=== Task prompt ===
Exactly the lines from the one containing "ring pip: (300, 323)" through the end of the data below are to be reproduced, and nothing besides them.
:: Input data
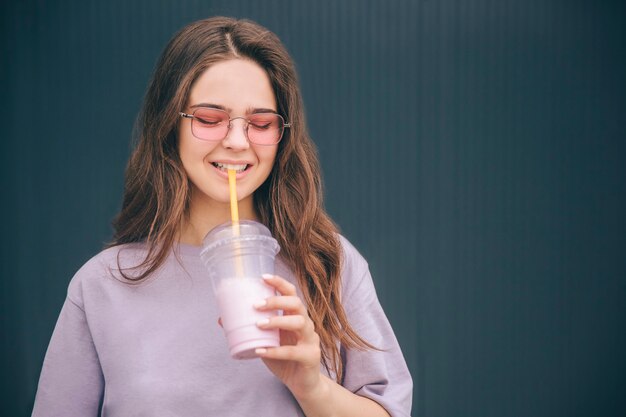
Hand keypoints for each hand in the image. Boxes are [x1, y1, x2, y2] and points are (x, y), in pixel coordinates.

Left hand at [254, 274, 322, 398]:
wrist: (302, 384)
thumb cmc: (284, 359)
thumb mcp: (265, 342)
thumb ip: (250, 331)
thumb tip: (222, 319)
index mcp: (295, 316)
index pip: (291, 293)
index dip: (279, 283)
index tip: (263, 277)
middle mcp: (306, 324)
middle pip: (297, 304)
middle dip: (276, 301)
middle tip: (256, 305)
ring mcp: (311, 340)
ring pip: (300, 323)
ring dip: (278, 321)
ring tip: (259, 324)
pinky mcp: (311, 356)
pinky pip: (294, 351)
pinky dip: (275, 350)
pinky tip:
::::
=== Response below ===
ring pip: (300, 323)
ring dip: (278, 321)
ring tip: (259, 324)
pinky mcp: (311, 356)
pinky pip: (294, 351)
pinky dip: (275, 350)
pinky tip:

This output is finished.